** AVAILABLE DATA follows **

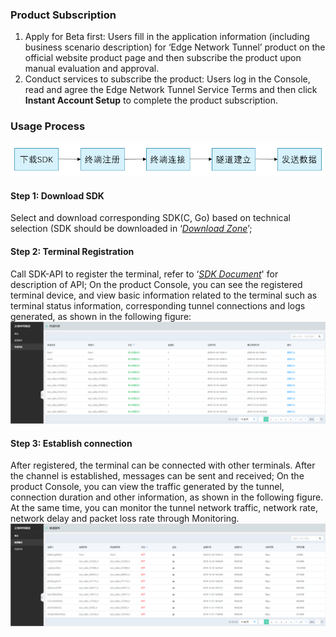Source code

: ### Product Subscription
1. Apply for Beta first: Users fill in the application information (including business scenario description) for ‘Edge Network Tunnel’ product on the official website product page and then subscribe the product upon manual evaluation and approval.
2. Conduct services to subscribe the product: Users log in the Console, read and agree the Edge Network Tunnel Service Terms and then click **Instant Account Setup** to complete the product subscription.


### Usage Process
![Quick-Start.png](../../../image/Edge-Network-Tunnel/Quick-Start.png)

#### Step 1: Download SDK
Select and download corresponding SDK(C, Go) based on technical selection (SDK should be downloaded in ‘*[Download Zone](./Download-Center.md)*’;

#### Step 2: Terminal Registration
Call SDK-API to register the terminal, refer to ‘*[SDK Document](SDK-Reference/Overview.md)*' for description of API;
On the product Console, you can see the registered terminal device, and view basic information related to the terminal such as terminal status information, corresponding tunnel connections and logs generated, as shown in the following figure:
![terminal_list.png](../../../image/Edge-Network-Tunnel/terminal_list_cp.png)

#### Step 3: Establish connection
After registered, the terminal can be connected with other terminals. After the channel is established, messages can be sent and received;
On the product Console, you can view the traffic generated by the tunnel, connection duration and other information, as shown in the following figure. At the same time, you can monitor the tunnel network traffic, network rate, network delay and packet loss rate through Monitoring.
![tunnel_service.png](../../../image/Edge-Network-Tunnel/tunnel_service_cp.png)
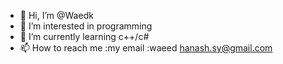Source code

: - 👋 Hi, I’m @Waedk
- 👀 I’m interested in programming 
- 🌱 I’m currently learning c++/c#
- 📫 How to reach me :my email :waeed hanash.sy@gmail.com

<!---
Waedk/Waedk is a ✨ special ✨ repository because its `README.md` (this file) appears on your GitHub profile.
You can click the Preview link to take a look at your changes.
--->
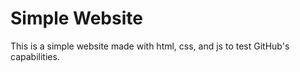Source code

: # Simple Website
This is a simple website made with html, css, and js to test GitHub's capabilities.
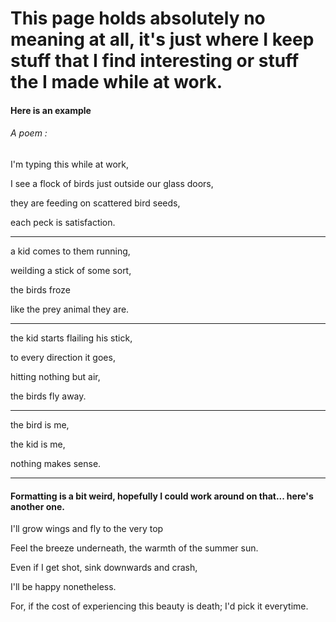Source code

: # This page holds absolutely no meaning at all, it's just where I keep stuff that I find interesting or stuff the I made while at work.

#### Here is an example

###### A poem : 

I'm typing this while at work,

I see a flock of birds just outside our glass doors, 

they are feeding on scattered bird seeds,

each peck is satisfaction.

-------------------

a kid comes to them running, 

weilding a stick of some sort,

the birds froze 

like the prey animal they are.

-----

the kid starts flailing his stick,

to every direction it goes,

hitting nothing but air, 

the birds fly away.

----

the bird is me,

the kid is me,

nothing makes sense.

----

#### Formatting is a bit weird, hopefully I could work around on that... here's another one.


I'll grow wings and fly to the very top

Feel the breeze underneath, the warmth of the summer sun.

Even if I get shot, sink downwards and crash,

I'll be happy nonetheless.


For, if the cost of experiencing this beauty is death; I'd pick it everytime.
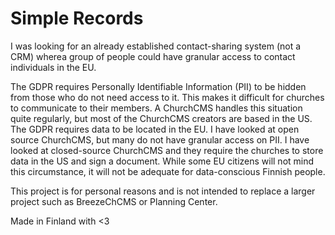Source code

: # Simple Records

I was looking for an already established contact-sharing system (not a CRM) wherea group of people could have granular access to contact individuals in the EU.

The GDPR requires Personally Identifiable Information (PII) to be hidden from those who do not need access to it. This makes it difficult for churches to communicate to their members. A ChurchCMS handles this situation quite regularly, but most of the ChurchCMS creators are based in the US. The GDPR requires data to be located in the EU. I have looked at open source ChurchCMS, but many do not have granular access on PII. I have looked at closed-source ChurchCMS and they require the churches to store data in the US and sign a document. While some EU citizens will not mind this circumstance, it will not be adequate for data-conscious Finnish people.

This project is for personal reasons and is not intended to replace a larger project such as BreezeChCMS or Planning Center.

Made in Finland with <3
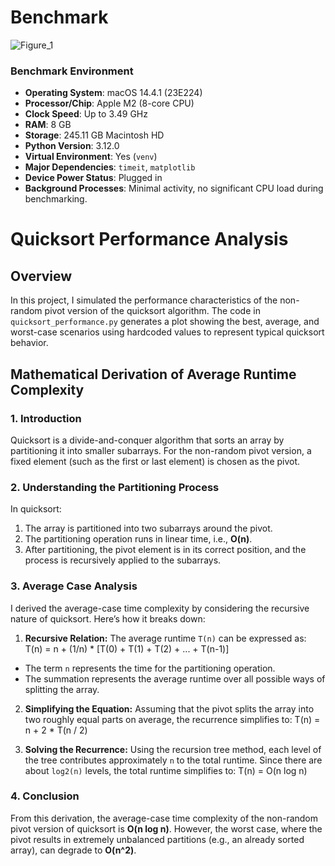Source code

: # Benchmark 

![Figure_1](https://github.com/user-attachments/assets/55833ecc-ed0d-4a8a-a4ad-14932a9e0d82)

### Benchmark Environment
- **Operating System**: macOS 14.4.1 (23E224)
- **Processor/Chip**: Apple M2 (8-core CPU)
- **Clock Speed**: Up to 3.49 GHz
- **RAM**: 8 GB
- **Storage**: 245.11 GB Macintosh HD
- **Python Version**: 3.12.0
- **Virtual Environment**: Yes (`venv`)
- **Major Dependencies**: `timeit`, `matplotlib`
- **Device Power Status**: Plugged in
- **Background Processes**: Minimal activity, no significant CPU load during benchmarking.

# Quicksort Performance Analysis

## Overview
In this project, I simulated the performance characteristics of the non-random pivot version of the quicksort algorithm. The code in `quicksort_performance.py` generates a plot showing the best, average, and worst-case scenarios using hardcoded values to represent typical quicksort behavior.

## Mathematical Derivation of Average Runtime Complexity
### 1. Introduction
Quicksort is a divide-and-conquer algorithm that sorts an array by partitioning it into smaller subarrays. For the non-random pivot version, a fixed element (such as the first or last element) is chosen as the pivot.

### 2. Understanding the Partitioning Process
In quicksort:
1. The array is partitioned into two subarrays around the pivot.
2. The partitioning operation runs in linear time, i.e., **O(n)**.
3. After partitioning, the pivot element is in its correct position, and the process is recursively applied to the subarrays.

### 3. Average Case Analysis
I derived the average-case time complexity by considering the recursive nature of quicksort. Here’s how it breaks down:

1. **Recursive Relation:** 
   The average runtime `T(n)` can be expressed as:
T(n) = n + (1/n) * [T(0) + T(1) + T(2) + ... + T(n-1)]

- The term `n` represents the time for the partitioning operation.
- The summation represents the average runtime over all possible ways of splitting the array.

2. **Simplifying the Equation:**
Assuming that the pivot splits the array into two roughly equal parts on average, the recurrence simplifies to:
T(n) = n + 2 * T(n / 2)


3. **Solving the Recurrence:**
Using the recursion tree method, each level of the tree contributes approximately `n` to the total runtime. Since there are about `log2(n)` levels, the total runtime simplifies to:
T(n) = O(n log n)

### 4. Conclusion
From this derivation, the average-case time complexity of the non-random pivot version of quicksort is **O(n log n)**. However, the worst case, where the pivot results in extremely unbalanced partitions (e.g., an already sorted array), can degrade to **O(n^2)**.
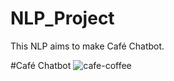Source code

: # NLP_Project
This NLP aims to make Café Chatbot.

#Café Chatbot
![cafe-coffee](https://user-images.githubusercontent.com/50175365/164934394-42ece4f9-0ff3-45aa-a80d-900dc7ba38ec.gif)

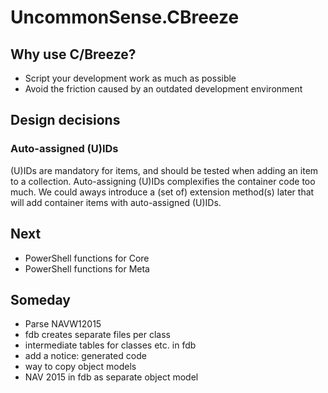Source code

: # UncommonSense.CBreeze

## Why use C/Breeze?
- Script your development work as much as possible
- Avoid the friction caused by an outdated development environment

## Design decisions
### Auto-assigned (U)IDs
(U)IDs are mandatory for items, and should be tested when adding an item to a collection. Auto-assigning (U)IDs complexifies the container code too much. We could aways introduce a (set of) extension method(s) later that will add container items with auto-assigned (U)IDs.

## Next
- PowerShell functions for Core
- PowerShell functions for Meta

## Someday
- Parse NAVW12015
- fdb creates separate files per class
- intermediate tables for classes etc. in fdb
- add a notice: generated code
- way to copy object models
- NAV 2015 in fdb as separate object model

** End of AVAILABLE DATA **

### WRITTEN TASK
Gather every line of the material that contains the string "nothing", copying each line in full. Case counts.

### ANSWER AREA
hitting nothing but air, 
nothing makes sense.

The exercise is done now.